Teks Sumber →

· · ·

Pertempuran yang dikenang dalam Monumen Palagan Ambarawa memiliki arti penting karena

TRIBUN-VIDEO.COM – Palagan Ambarawa merupakan sebuah peristiwa perlawanan rakyat Indonesia terhadap sekutu.

Palagan Ambarawa berlangsung antara 20 Oktober sampai 15 Desember 1945 di Ambarawa, Jawa Tengah.

Palagan Ambarawa atau kerap disebut juga Pertempuran Ambarawa merupakan peristiwa pertempuran penting dalam rangka mempertahankan kemerdekaan Indonesia.

Palagan Ambarawa melibatkan pasukan Tentara Keamanan Rakyat (TKR) dan para pejuang melawan pasukan sekutu.

Palagan Ambarawa meninggalkan catatan historis penting tentang kegigihan pejuang-pejuang Indonesia dalam menghadapi gempuran sekutu yang ingin merengut kembali hak kemerdekaan NKRI.

Latar Belakang

Menyerahnya Jepang kepada Sekutu pada 15 Agustus 1945 mengakibatkan vacuum of Power atau kekosongan kekuasaan di Hindia Belanda.

Kekosongan tersebut tidak disia-siakan oleh bangsa Indonesia untuk segera memproklamasikan kemerdekaannya pada 17 Agustus 1945.

Kendati demikian, masih ada saja pihak-pihak yang berusaha mengembalikan Indonesia sebagai jajahan Belanda.

· · ·

Data yang Disediakan →

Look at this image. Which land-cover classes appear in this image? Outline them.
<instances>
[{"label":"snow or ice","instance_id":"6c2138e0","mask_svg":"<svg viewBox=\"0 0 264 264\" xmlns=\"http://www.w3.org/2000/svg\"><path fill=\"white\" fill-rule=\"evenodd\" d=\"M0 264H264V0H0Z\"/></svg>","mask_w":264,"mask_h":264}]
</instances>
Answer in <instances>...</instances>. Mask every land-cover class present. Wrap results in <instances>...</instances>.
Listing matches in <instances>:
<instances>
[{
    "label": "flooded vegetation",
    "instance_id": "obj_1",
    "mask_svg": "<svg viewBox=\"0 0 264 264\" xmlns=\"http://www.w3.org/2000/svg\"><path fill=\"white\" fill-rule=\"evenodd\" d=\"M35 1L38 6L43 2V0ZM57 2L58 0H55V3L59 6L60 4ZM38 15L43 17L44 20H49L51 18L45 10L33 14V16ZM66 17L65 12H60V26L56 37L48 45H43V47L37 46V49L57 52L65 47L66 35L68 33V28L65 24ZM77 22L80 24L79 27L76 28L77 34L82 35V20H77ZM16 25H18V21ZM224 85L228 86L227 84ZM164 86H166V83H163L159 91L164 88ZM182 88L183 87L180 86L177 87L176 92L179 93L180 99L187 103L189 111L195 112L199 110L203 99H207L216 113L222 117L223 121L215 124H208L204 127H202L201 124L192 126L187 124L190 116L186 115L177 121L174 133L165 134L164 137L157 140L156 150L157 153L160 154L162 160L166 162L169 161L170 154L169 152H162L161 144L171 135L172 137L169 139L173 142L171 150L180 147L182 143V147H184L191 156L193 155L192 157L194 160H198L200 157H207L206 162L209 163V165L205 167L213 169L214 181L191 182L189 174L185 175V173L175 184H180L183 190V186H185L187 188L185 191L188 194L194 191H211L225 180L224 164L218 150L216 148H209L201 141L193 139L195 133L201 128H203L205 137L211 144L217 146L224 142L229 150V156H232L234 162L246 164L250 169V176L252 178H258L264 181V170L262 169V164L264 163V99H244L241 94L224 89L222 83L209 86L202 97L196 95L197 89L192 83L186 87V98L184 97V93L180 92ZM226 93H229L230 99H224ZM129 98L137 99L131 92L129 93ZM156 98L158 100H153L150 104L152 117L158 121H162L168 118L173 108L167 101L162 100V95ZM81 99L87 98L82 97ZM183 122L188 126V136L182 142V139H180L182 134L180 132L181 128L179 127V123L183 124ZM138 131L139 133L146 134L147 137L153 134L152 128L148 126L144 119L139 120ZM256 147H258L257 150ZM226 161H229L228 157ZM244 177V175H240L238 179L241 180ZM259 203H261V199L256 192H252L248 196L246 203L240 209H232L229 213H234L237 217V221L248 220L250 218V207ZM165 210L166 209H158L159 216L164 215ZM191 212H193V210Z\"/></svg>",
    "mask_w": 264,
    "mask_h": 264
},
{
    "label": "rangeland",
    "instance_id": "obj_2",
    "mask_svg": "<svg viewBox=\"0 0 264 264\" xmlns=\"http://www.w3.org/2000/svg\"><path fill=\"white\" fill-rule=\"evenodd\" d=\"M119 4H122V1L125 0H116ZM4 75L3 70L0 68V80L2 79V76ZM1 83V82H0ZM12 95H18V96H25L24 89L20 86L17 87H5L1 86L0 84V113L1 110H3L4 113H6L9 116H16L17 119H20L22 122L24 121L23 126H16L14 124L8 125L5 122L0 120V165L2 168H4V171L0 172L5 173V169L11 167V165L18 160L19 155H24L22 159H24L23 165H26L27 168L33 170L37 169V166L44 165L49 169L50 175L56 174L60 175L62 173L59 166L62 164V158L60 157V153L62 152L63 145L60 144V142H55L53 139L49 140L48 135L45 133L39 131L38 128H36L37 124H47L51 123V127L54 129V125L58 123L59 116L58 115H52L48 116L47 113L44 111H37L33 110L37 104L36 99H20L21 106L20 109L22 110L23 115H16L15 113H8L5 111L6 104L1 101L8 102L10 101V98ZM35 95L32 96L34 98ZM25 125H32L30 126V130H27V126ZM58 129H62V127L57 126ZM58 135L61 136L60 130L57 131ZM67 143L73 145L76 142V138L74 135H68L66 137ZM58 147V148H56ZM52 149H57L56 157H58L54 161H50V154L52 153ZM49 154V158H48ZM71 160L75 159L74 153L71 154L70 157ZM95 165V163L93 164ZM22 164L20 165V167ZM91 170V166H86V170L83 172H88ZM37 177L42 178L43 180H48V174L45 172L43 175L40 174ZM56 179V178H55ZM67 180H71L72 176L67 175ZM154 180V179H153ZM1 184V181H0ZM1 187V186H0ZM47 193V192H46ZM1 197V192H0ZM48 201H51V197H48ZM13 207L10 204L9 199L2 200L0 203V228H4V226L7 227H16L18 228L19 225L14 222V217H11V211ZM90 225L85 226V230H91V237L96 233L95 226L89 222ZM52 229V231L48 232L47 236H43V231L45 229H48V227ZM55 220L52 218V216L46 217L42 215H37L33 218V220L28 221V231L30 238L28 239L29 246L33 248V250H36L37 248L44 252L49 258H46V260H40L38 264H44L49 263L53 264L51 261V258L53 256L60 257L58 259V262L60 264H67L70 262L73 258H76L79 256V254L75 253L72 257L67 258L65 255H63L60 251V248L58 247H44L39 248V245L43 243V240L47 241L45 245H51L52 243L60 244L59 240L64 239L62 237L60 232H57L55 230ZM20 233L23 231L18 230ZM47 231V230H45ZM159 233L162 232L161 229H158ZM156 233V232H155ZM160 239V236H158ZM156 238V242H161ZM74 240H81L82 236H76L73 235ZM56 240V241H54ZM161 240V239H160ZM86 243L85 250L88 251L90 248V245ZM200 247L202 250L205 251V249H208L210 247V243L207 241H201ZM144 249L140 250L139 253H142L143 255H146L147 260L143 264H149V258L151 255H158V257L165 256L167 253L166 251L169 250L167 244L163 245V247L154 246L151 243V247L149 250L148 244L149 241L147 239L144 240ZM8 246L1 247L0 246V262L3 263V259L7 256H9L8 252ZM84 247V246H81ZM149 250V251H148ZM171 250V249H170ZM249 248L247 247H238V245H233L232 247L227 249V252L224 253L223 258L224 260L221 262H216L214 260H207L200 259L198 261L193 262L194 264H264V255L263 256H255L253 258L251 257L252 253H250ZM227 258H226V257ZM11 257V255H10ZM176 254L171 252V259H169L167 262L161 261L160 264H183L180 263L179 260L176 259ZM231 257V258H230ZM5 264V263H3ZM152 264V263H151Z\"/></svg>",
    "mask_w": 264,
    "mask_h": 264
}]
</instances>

· · ·

Tujuan 1 → Persingkat paragraf dalam teks tentang Palagan Ambarawa yang diawali kata "Palagan Ambarawa meninggalkan catatan historis" menjadi satu kalimat yang lebih pendek tanpa menghilangkan fakta utamanya.
Tujuan 2 → Sebutkan semua tanggal lengkap (hari, bulan, dan tahun) yang muncul dalam teks tentang Palagan Ambarawa.
Tujuan 3 → Sambung teks tentang Palagan Ambarawa mulai dari kalimat sesudah kalimat terakhirnya.
Data tersebut tidak diperlukan untuk pengerjaan apa pun di sini.

Jawaban yang Diharapkan 1 → Palagan Ambarawa mencatat kegigihan pejuang Indonesia menghadapi sekutu yang hendak merebut kembali kemerdekaan NKRI.

Jawaban yang Diharapkan 2 →
- 20 Oktober 1945
- 15 Desember 1945
- 15 Agustus 1945
- 17 Agustus 1945

Jawaban yang Diharapkan 3 →
Hal tersebut karena pemerintah Belanda merasa memiliki hak sejarah untuk meneruskan pemerintahan kolonialnya.

Hal ini didasarkan pada perjanjian antara Inggris dengan Belanda yang disebut Civil Affairs Aggreement pada 24 Agustus 1945 yang mengatur pemindahan kekuasaan di Indonesia dari British Military Administration kepada Nitherlands Indies Civil Administration (NICA).

Karena itu, NICA kemudian membonceng tentara sekutu untuk kembali ke Indonesia.

Pada 20 Oktober 1945, pasukan Sekutu yang di bawah Brigadir Bethel mendarat di Semarang.

Adapun maksud mereka datang ke Indonesia di antaranya untuk menerima penyerahan kekuasaan dari tangan Jepang, membebaskan para tawanan perang dan interniran Sekutu, melucuti dan mengumpulkan orang Jepang untuk dipulangkan.

Mereka juga bermaksud menegakkan dan mempertahankan keadaan damai untuk kemudian diserahkan kepada pemerintah sipil serta menghimpun keterangan tentang dan menuntut penjahat perang.

Melihat maksud sekutu seperti itu, Pemerintah RI pun menyambut baik.

Mereka kemudian mengadakan perundingan gencatan senjata dan menyepakati beberapa hal di antaranya pihak Sekutu akan tetap menempatkan pasukannya di Magelang untuk melakukan kewajibannya melindungi dan mengurus evakuasi pasukan Sekutu yang ditawan pasukan Jepang (RAPWI) dan Palang Merah (Red Cross) yang menjadi bagian dari pasukan Inggris.

Jumlah pasukan Sekutu dibatasi sesuai dengan tugasnya.

Jalan raya Ambarawa dan Magelang terbuka sebagai jalur lalu lintas Indonesia dan Sekutu.

Selain itu Sekutu juga tidak akan mengakui aktivitas NICA dan badan-badan yang ada di bawahnya.

Namun ternyata pasukan Sekutu mengkhianati perjanjian tersebut.

Sekutu ternyata diboncengi oleh NICA yang kemudian mempersenjatai bekas tawanan.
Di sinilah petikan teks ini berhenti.